Julian convinced Tshombe of the need to generate publicity and informed him that he had a crew ready for the task. After several hours of food and drink, Julian had a check for $50,000 and was on his way back to Harlem to get his crew together for the project. Secretly, however, Tshombe and Julian had cooked up a deal for him to purchase armaments, which was like a godsend for Julian.

With the war raging off and on in the Congo, Julian was then dispatched to the Caribbean to round up doctors for Tshombe.
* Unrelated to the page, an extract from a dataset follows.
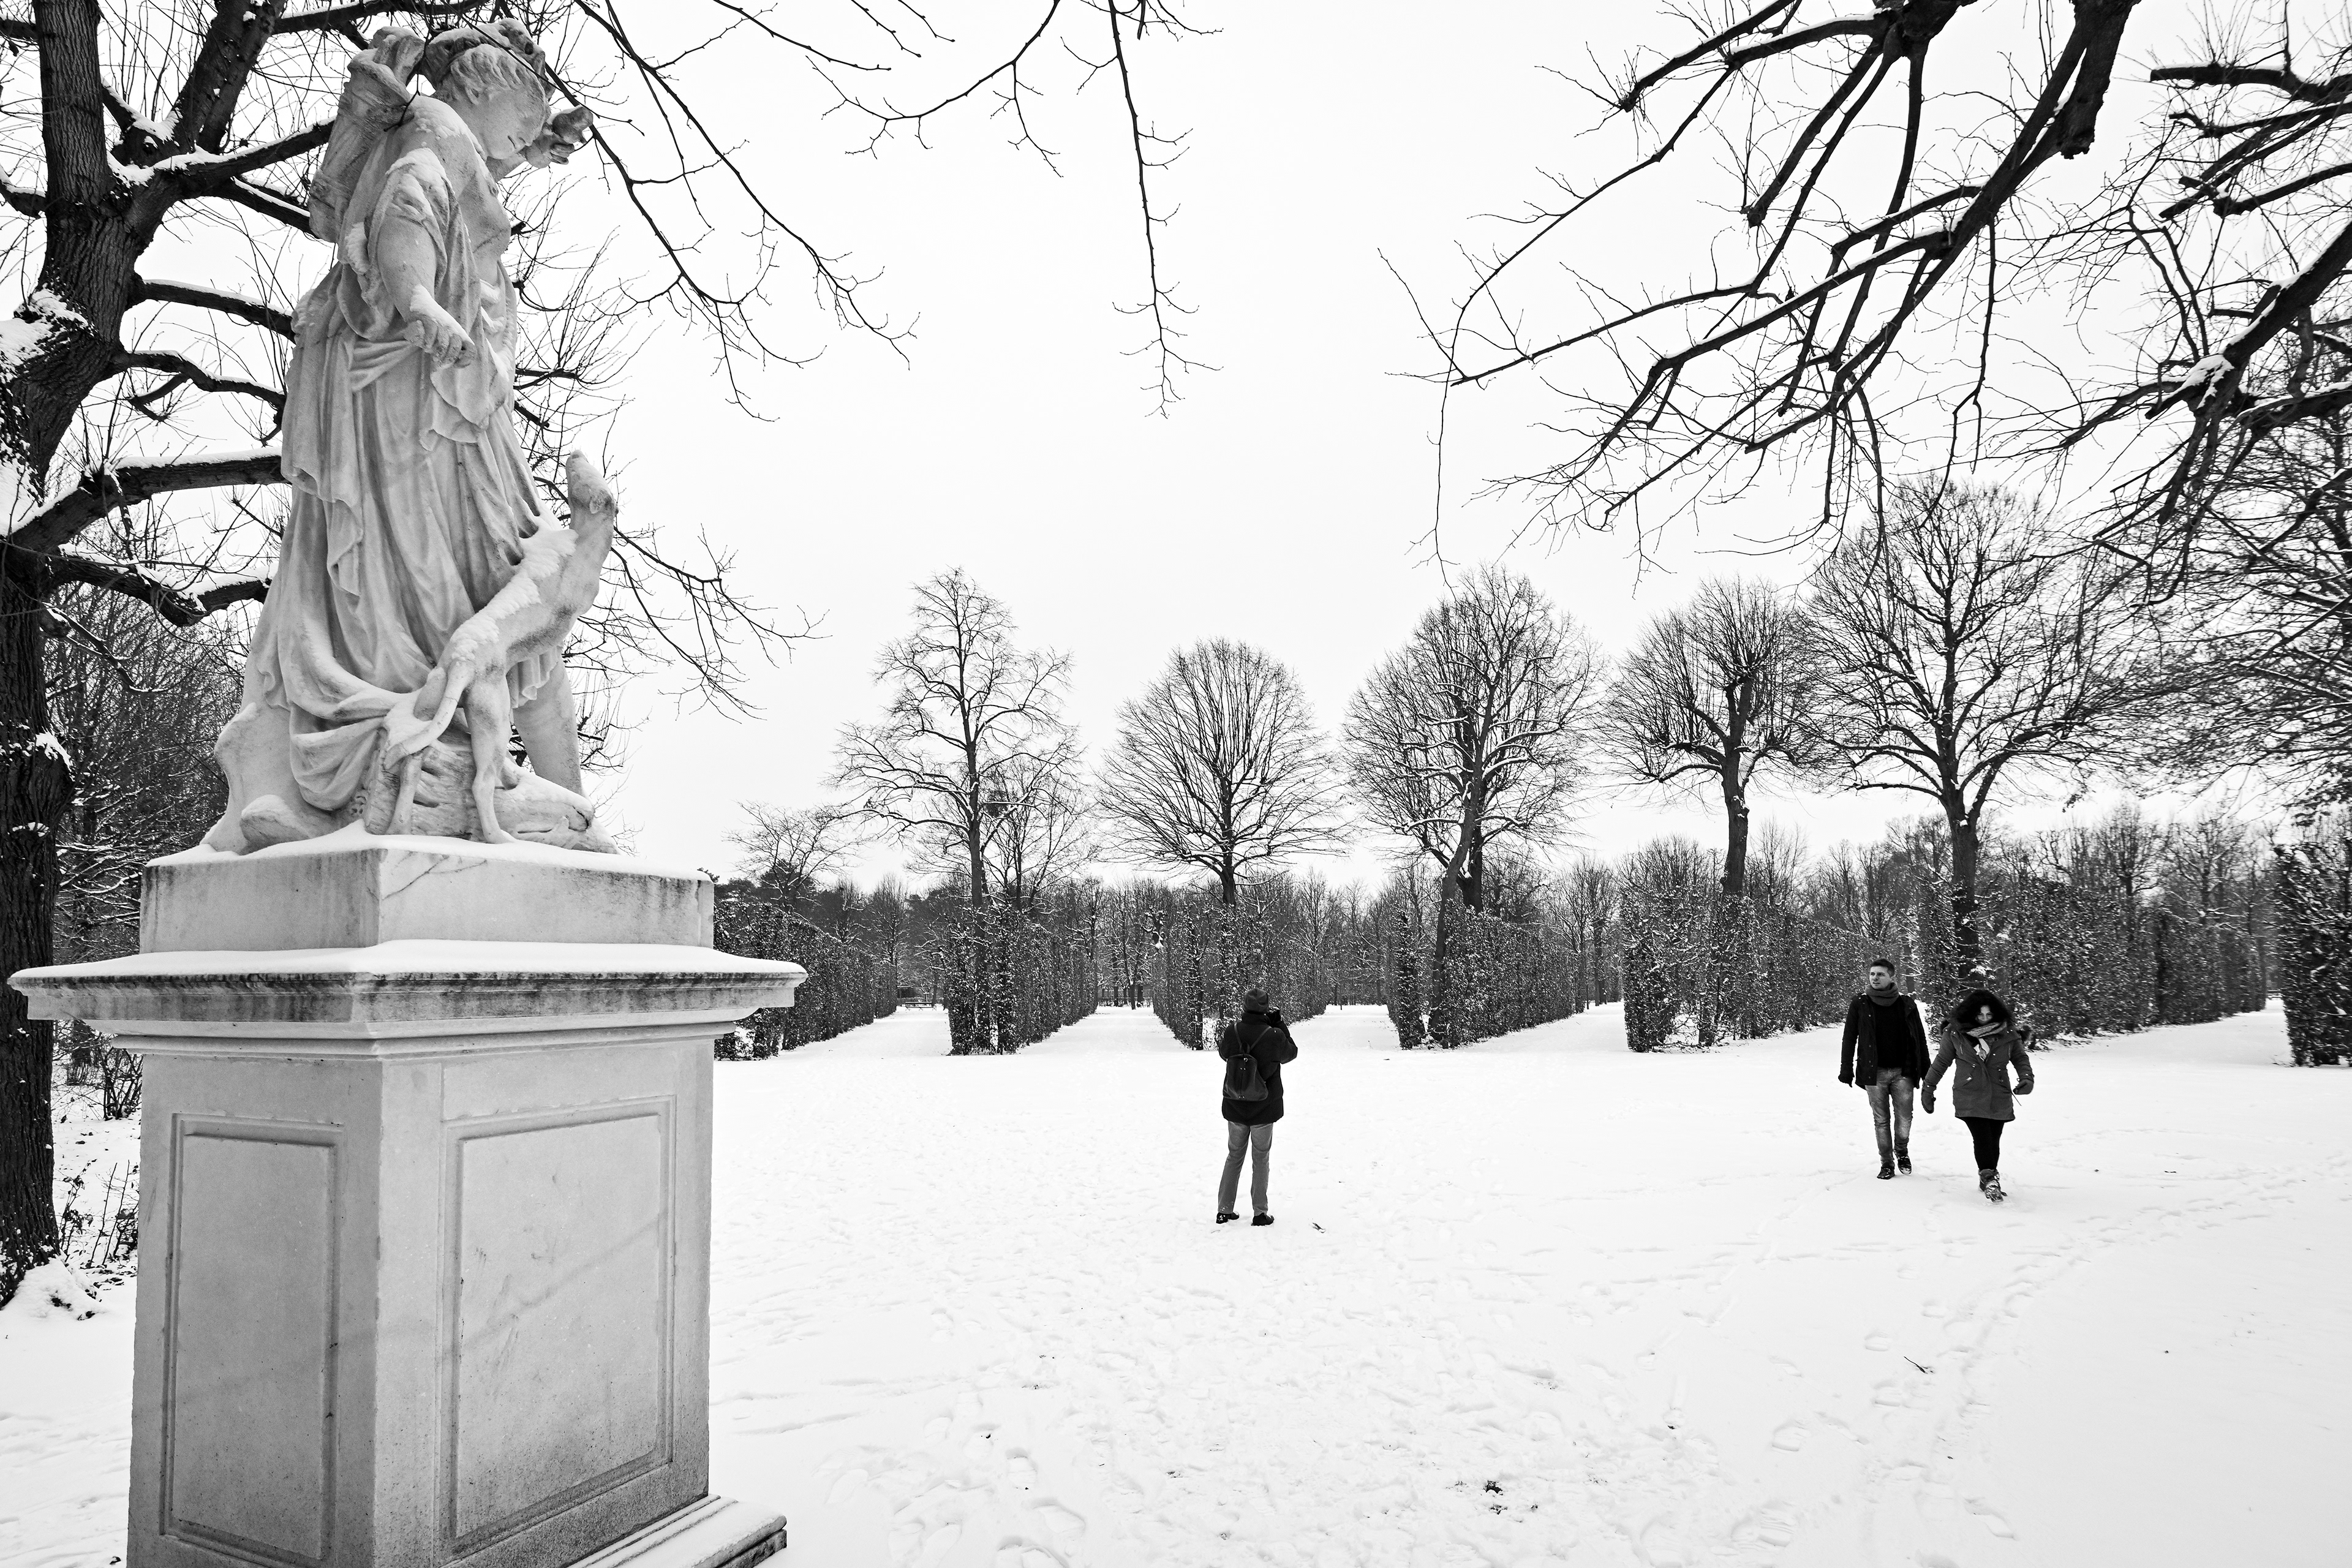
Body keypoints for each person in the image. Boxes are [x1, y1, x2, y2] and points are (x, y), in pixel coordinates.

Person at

Even as this deal was completed, there was still the munitions deal for his client, which amounted to an $18 million haul, one of his biggest transactions, and one that would make it easy for him and his wife, Essie, to live in luxury.
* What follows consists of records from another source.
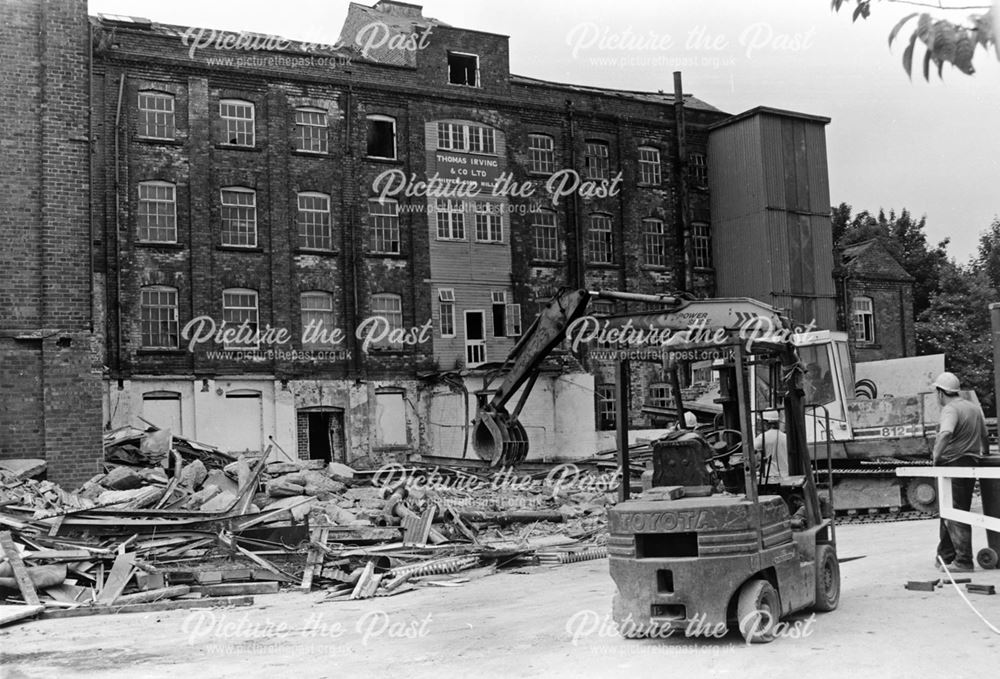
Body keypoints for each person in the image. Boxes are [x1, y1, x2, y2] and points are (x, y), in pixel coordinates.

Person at [931, 371, 989, 573]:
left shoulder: (950, 409)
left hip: (953, 463)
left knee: (955, 513)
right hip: (970, 463)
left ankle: (963, 561)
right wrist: (984, 456)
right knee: (953, 510)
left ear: (941, 392)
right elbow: (985, 436)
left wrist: (935, 456)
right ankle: (946, 555)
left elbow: (946, 433)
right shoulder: (973, 408)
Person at [754, 410, 789, 484]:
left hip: (770, 477)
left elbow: (750, 450)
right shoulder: (785, 437)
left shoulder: (762, 437)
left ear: (765, 423)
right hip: (786, 475)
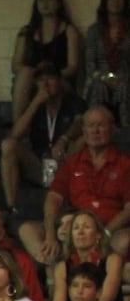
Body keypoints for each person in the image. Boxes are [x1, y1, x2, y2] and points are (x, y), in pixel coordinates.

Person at [33, 105, 130, 265]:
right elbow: (53, 198)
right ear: (84, 132)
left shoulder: (125, 164)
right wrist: (50, 235)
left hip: (110, 228)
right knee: (27, 230)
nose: (95, 131)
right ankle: (56, 268)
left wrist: (105, 232)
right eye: (91, 126)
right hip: (76, 227)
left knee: (125, 241)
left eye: (101, 125)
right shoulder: (72, 163)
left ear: (112, 129)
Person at [1, 61, 85, 214]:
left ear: (60, 81)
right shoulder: (36, 105)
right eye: (41, 80)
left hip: (64, 162)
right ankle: (11, 207)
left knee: (82, 141)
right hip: (40, 165)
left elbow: (81, 122)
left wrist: (64, 139)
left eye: (50, 78)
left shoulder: (73, 102)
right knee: (8, 145)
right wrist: (35, 103)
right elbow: (15, 134)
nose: (45, 83)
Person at [83, 0, 130, 127]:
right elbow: (90, 64)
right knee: (99, 87)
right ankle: (97, 128)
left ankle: (126, 131)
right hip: (99, 78)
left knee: (125, 88)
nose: (116, 2)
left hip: (125, 78)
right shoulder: (94, 30)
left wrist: (121, 78)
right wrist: (105, 78)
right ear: (105, 1)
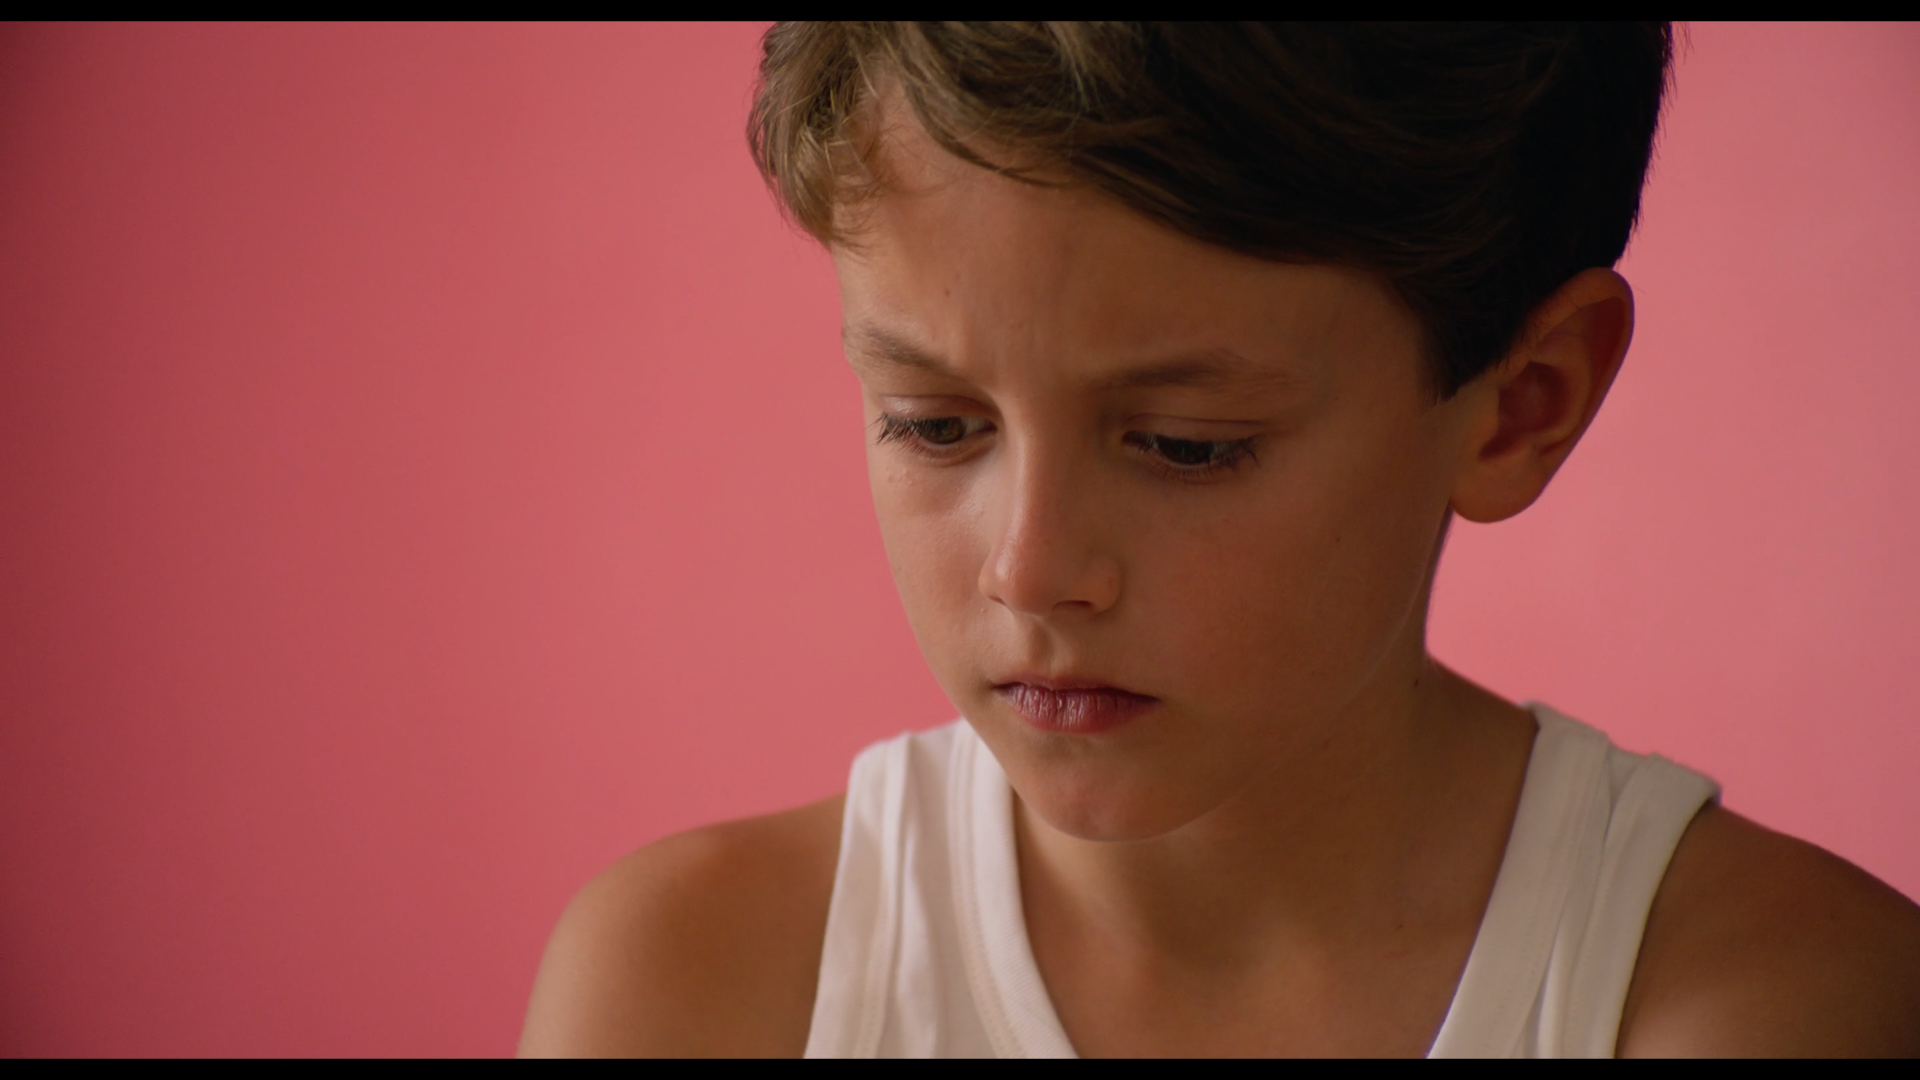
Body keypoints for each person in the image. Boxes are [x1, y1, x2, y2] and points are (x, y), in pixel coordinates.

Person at [517, 23, 1920, 1057]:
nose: (1030, 569)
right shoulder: (701, 991)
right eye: (934, 424)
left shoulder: (1775, 1002)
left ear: (1522, 402)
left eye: (1186, 445)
Things did not go as planned, and when he landed in the Congo, he noticed that the Katanga air force was not in charge. After a series of interrogations, Julian found himself in a terrible predicament and under arrest again.

April 23, 1962, according to Julian’s biographer, John Peer Nugent, he “was officially charged with violating Security Council resolutions pertaining to doing business with an illegal regime.” The U.N. claimed Julian had negotiated the entire $18 million arms deal. He protested the charge, insisting he was innocent.

In desperate straits, Julian wrote letters from his jail cell to President John F. Kennedy and to the diplomat Ralph Bunche, explaining his situation and asking them to intervene. It was futile. Then in July, he collapsed in his cell of an apparent heart attack. This unnerved his jailers, fearful of someone dying in their custody.

The action, whether fake or real, proved successful, and Julian was presented a letter from the U.S. Consulate and quickly put on a plane and sent back to the states.

Two years later, in 1964, he was back in the Congo. Tshombe was now president and welcomed his former business partner. Julian had brought him some pillows, not wanting him to rest his head where the previous leader had slept.

Feb 19, 1983, the fabled and often fairy-tale-like life of the Black Eagle came to an end. He was 86. Nugent’s book does not record any portion of his final years, but David Shaftel, in his profile in Air & Space magazine in 2008, fills in the last details and also notes the rivalry Julian had with another pioneering African-American pilot, John Robinson. A brief obituary of his passing appeared in these pages but mentioned very little about his amazing escapades.

“The reason that Colonel Hubert Julian’s death was unknown”, the obit disclosed, “boils down to this: His young wife didn’t like his Black Eagle reputation and when he died … she reportedly phoned the … funeral home and told them to pick up the body and bury him, but fast.”

During the last five years of his life, contrary to his often tireless nights and days of former times, the Black Eagle never stirred from his nest and was content to be comforted by the memories of daring exploits that brought fame, a quickly vanishing fortune and a legacy shrouded in myth and legend.